Así es la cosa; cada garrote que el cosmos nos pone a mano resulta a medida de las espaldas progresistas, y a nosotros el viento no nos despeina. Llevados de esta retórica, casi podríamos creer a Cristo lo crucificaron los judíos que no esperaban al Mesías y que adoraban los progresos del mundo greco-romano, mientras que los discípulos fieles eran los sufridos defensores de la tradición esjatológica.
A mí se me hace que la cuestión es más ambigua, que la línea divisoria no pasa exactamente por ahí. Es muy cierto que Jesús es el cumplimiento de las profecías y la consumación de la espera mesiánica, y es cierto que el mismo Jesús invocó el testimonio de la Escritura al respecto y exhortó a leerlas con atención. Pero también es cierto que Cristo viene a negar y aun a frustrar escandalosamente las esperanzas mesiánicas de muchos judíos. Y más: en buena medida, por eso mismo es crucificado.
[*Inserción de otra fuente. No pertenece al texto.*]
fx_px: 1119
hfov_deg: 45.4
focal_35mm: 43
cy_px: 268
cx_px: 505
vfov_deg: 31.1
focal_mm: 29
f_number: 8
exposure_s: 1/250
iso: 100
La intensidad del celo esjatológico ( igual que el celo religioso en general) no es garantía de nada; y en lugar de pretender separar fieles e infieles usando semejante metro, mejor sería pedir a Dios que purifique nuestros celos… como seguramente habrá purificado (en Pentecostés?) el celo de los discípulos que no podían concebir el derrumbe del templo y la crucifixión del Mesías, y que aun después de la resurrección le preguntaban si ahora, por fin, iba a «restaurar el reino de Israel».
… Cuando los apóstoles hubieron oído, horrorizados, el anuncio de la ruina del Templo, se acercaron a su maestro en secreto, para pedirle explicaciones: «-Dinos, ¿cuándo será eso, y cuál la señal de tu venida y del fin del tiempo?-«. Para ellos y sin duda para muchos judíos de la época […] era imposible que el Templo fuera profanado sin que la creación entera se derrumbara y el mundo llegara a su fin. […]
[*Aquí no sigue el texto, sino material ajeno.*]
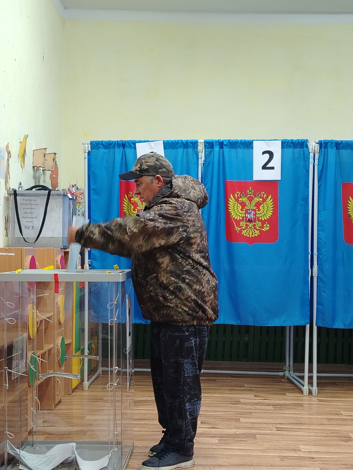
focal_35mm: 58
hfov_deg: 25.2
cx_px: 159
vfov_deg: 33.2
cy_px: 254
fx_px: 789
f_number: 1.75
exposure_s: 1/30
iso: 803
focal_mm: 5.25
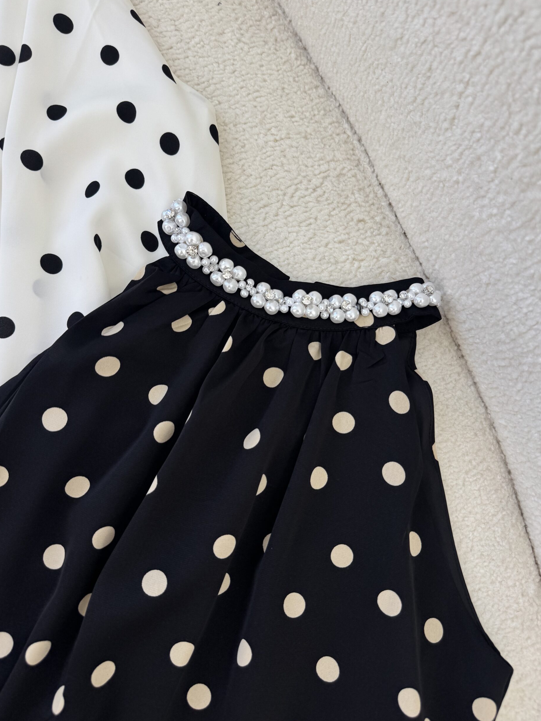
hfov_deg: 54.9
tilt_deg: -78.2
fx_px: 521
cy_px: 348
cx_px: 265
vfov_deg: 69.4
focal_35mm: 25
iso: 64
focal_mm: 6.76
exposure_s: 1/168
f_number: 1.78
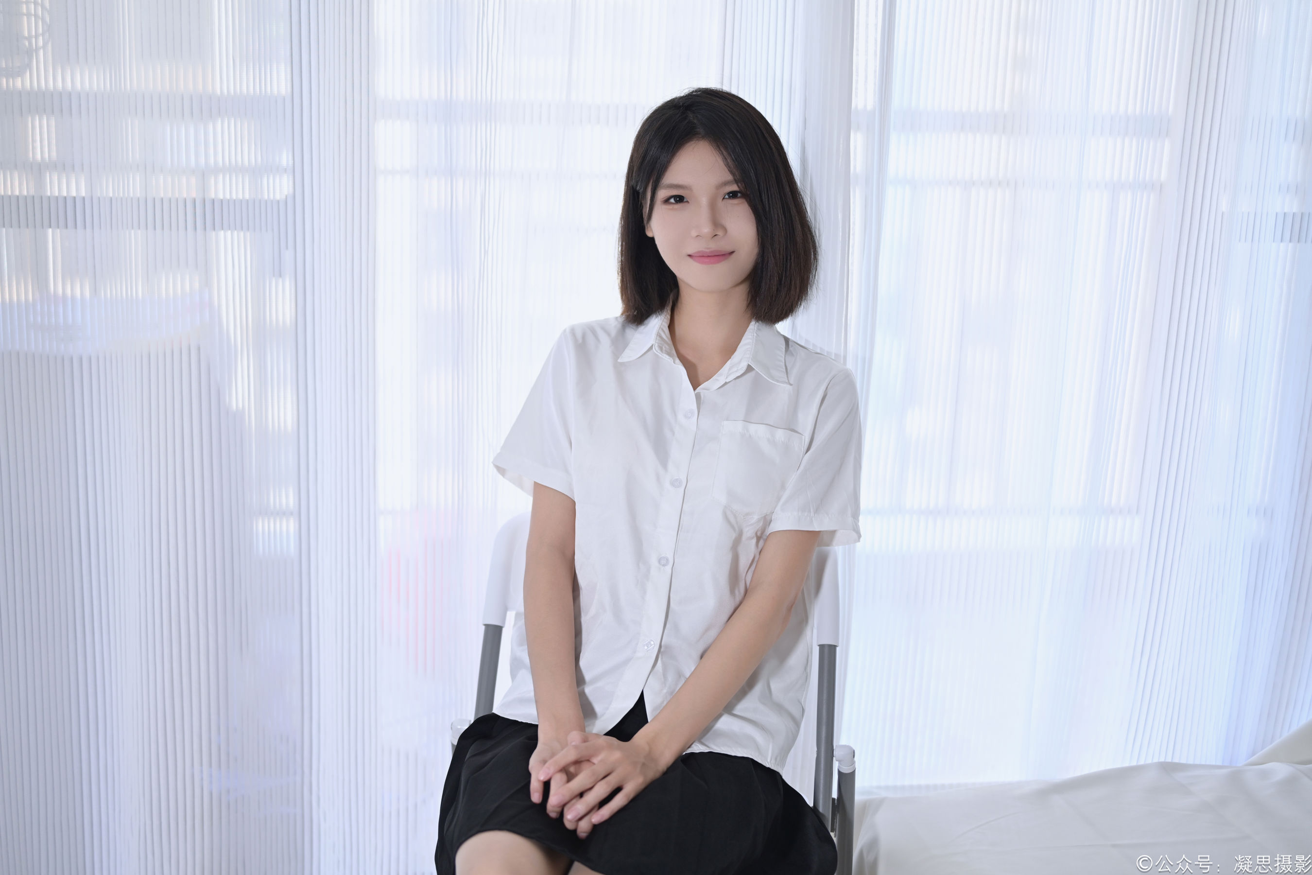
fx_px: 1822
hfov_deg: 39.6
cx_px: 656
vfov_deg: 27.0
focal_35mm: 50
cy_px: 438
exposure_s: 1/100
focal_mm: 50
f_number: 1.8
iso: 720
Los israelitas fervientes estaban vueltos por entero hacia el porvenir, hacia el juicio de Dios, al que siempre habían llamado «el gran día de Yahveh»; presentían, e incluso sabían, que su patria terrena, sus tesoros, su historia, su Templo y su Gloria eran el arranque y el presagio de grandes cosas futuras, dignas de Dios y sus promesas. Como Proust se fue «en busca del tiempo perdido», el pueblo de Israel se había movilizado en busca del mundo futuro, del siglo por venir que había que ganar a toda costa, en que todo sería más bello, más feliz, más puro, pues solo Dios reinaría entero en todos y enjugaría las lágrimas en nuestros rostros. El Diablo sería definitivamente vencido y relegado al abismo. Entrando decididamente en esa tradición y en esa perspectiva, Jesús proclamaba que Israel no era mas que la sombra de lo que iba a venir, sombra proyectada por una realidad radiante erigida delante de él, casi al alcance de la mano. Así son los planetas, mitad día, mitad noche, y la mitad de noche sueña que mañana será de luz.
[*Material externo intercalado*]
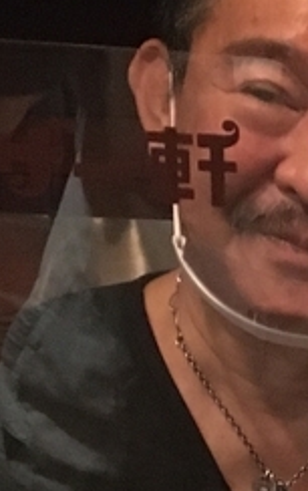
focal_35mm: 151
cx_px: 982
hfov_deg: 7.5
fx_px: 2023
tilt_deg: -15.0
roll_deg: -2.7
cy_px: 559
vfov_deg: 13.5
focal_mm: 4.15
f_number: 2.2
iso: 640
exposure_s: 1/15
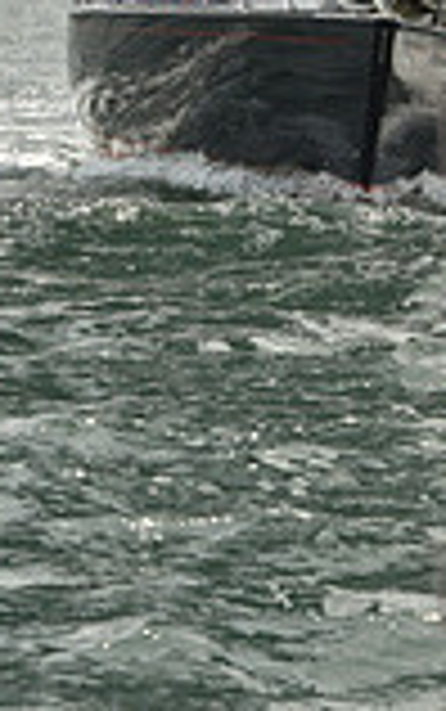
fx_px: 5940
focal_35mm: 306
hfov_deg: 4.3
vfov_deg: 6.8
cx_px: 194
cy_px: -110
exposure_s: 1/1250
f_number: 10
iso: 400
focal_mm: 82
¿Y nosotros no tenemos nada que aprender por acá? ¿No será, por ejemplo, una ceguera simétrica a la otra —y, para nosotros, más tentadora y peligrosa— la que se permite juzgar que «la Iglesia está hoy peor que nunca»? ¿Es tan claro que nuestros pensamientos (incluso cuando leemos el apocalipsis) no son pensamientos de hombres? ¿No hay acaso una manera ciega, carnal y gravemente culpable de «odiar el Mundo» y hasta de «ansiar el día de Yahveh»? Y sigue -en sus trece- aquel prologador:
Los que amamos el Apocalipsis no amamos a este Mundo. Reconozcámoslo pues, aunque sea «duro»: amamos el castigo de este Mundo. No de sus «individuos», sin duda -sabemos lo que queremos decir-. Pero si no lo amamos y queremos su castigo, no es por una voluntad negativa, maléfica y destructiva. Si anhelamos el castigo de este Mundo (de este Mundo insolentemente triunfante) no queremos el castigo por sí mismo, sino porque él es -«eo ipso» el triunfo y la «vindicta» de todo lo que el mundo asola, degrada y destruye.
Ya se ve que no, estos no parecen tener inquietudes por este lado. Sus «preferencias afectivas» se presumen inmaculadas. Saben lo que quieren decir. Y si quieren la derrota de este Mundo es sólo porque el Mundo (este mundo, el moderno, especialmente) triunfa contra Dios y contra sus fieles. Perfecto.
El libro incluye a Castellani entre los apocalípticos autores reseñados. Y el prólogo lo cita, aunque sólo para atajar sus advertencias contra el fariseísmo, darlas vuelta como un guante y tirarlas al campo enemigo (El fariseísmo es el mal. El mal está allá afuera. Ergo, el fariseísmo está allá afuera.) Ni la reseña ni el prólogo traen esta otra cita, así que la traigo yo:
El engreimiento religioso trajo el mesianismo político, podemos colegir. Los fariseos necesitaban ser vengados de sus quemantes humillaciones, de sus revolcones y sus derrotas. La religión era humillada en ellos y el Mesías debía vindicar la religión.
L. Castellani – Cristo y los fariseos
También incluye el libro una cita de Simone Weil, de la mano de G. Thibon: «El infierno es creerse en el paraíso por error». Y viene a propósito… si ponemos que «estar del lado de Dios» es algo así como estar en el paraíso.
Podría aparejarse, pienso, con la consideración de otra frase, de Bloy: «Hay gente que cree amarme, y me odia»… pero no en boca de Bloy, claro.